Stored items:

------------------------------------------------------------------------

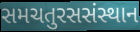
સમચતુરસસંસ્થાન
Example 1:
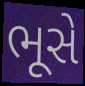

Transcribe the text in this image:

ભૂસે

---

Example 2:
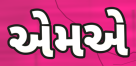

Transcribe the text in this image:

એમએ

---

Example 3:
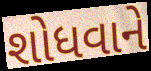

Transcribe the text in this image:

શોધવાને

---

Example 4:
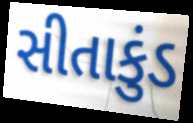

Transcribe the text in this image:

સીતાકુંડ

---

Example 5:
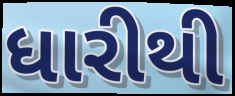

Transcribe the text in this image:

------------------------------------------------------------------------

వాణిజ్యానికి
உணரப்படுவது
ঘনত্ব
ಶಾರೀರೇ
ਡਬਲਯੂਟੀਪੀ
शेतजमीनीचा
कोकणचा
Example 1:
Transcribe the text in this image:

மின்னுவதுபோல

------------------------------------------------------------------------

#### WORK REQUEST
The word to find is "Example". Copy every line of the data that holds it.

#### WRITTEN RESPONSE
Example 1:
Example 2:
Example 3:
Example 4:
Example 5:
Example 1:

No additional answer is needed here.